I've created a circuit to protect my lead-acid battery from over-discharging. I used the following circuit diagram.
Over-discharge protection circuit for a lead acid battery:
For understandable reasons, the circuit is oscillating if I connect the battery to a load through this protection circuit and the battery voltage reaches the approx. 10.6 V threshold. When oscillating, the relay disconnects and reconnects repeatedly very fast, making a sharp noise, and the load LED flickers.
When I tested the circuit using my bench power supply, I didn't see the circuit oscillate as the voltage goes below threshold. It cuts off the supply to the load, as intended.
When on the battery, I guess this is happening because as soon as the relay disconnects, due to absence of load, the battery voltage rises very slightly above the threshold, the Zener breaks down and the relay connects back. This keeps happening in a loop.

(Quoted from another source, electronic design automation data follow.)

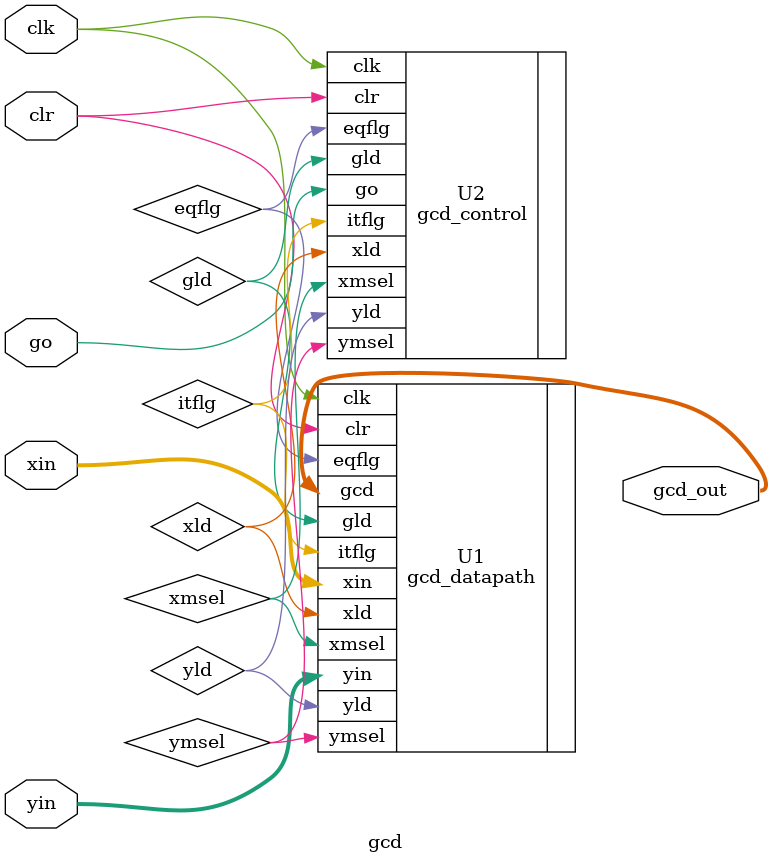
<source format=v>
`timescale 1ns / 1ps

module gcd( input wire clk,  
            input wire clr, 
            input wire go,  
            input wire [3:0] xin, 
            input wire [3:0] yin,  output wire [3:0] gcd_out  );    
            wire eqflg,itflg,xmsel,ymsel; 
            wire xld,yld,gld;   
 
  gcd_datapath U1 (  .clk(clk),  
                    .clr(clr),  
                    .xmsel(xmsel), 
                    .ymsel(ymsel),  
                    .xld(xld),  
                    .yld(yld),  
                    .gld(gld),  
                    .xin(xin),  
                    .yin(yin),  
                    .gcd(gcd_out), 
                    .eqflg(eqflg),  
                    .itflg(itflg) );
 gcd_control U2( .clk(clk),  
                 .clr(clr),
                 .go(go),  
                 .eqflg(eqflg), 
                 .itflg(itflg),  
                 .xmsel(xmsel),  
                 .ymsel(ymsel),  
                 .xld(xld),  
                 .yld(yld),  
                 .gld(gld) );    
endmodule

</source>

I know that making an over-discharge protection circuit is quite easy with appropriate protection ICs, but I am looking for a simpler solution without using any special-purpose IC.
What change in the circuit can make it work the way I am expecting it to?
Note: my load may consume a very large current, so I do not want the load to run through a transistor or MOSFET if possible but use a relay instead.
I learnt that a Schmitt trigger is the solution, but I'm really a newbie hobbyist. I understand the basics of the Schmitt trigger but can't really configure the circuit with appropriate values so that it cuts off at 10.5 V and doesn't turn on until 12 V. Can you please help me with the circuit?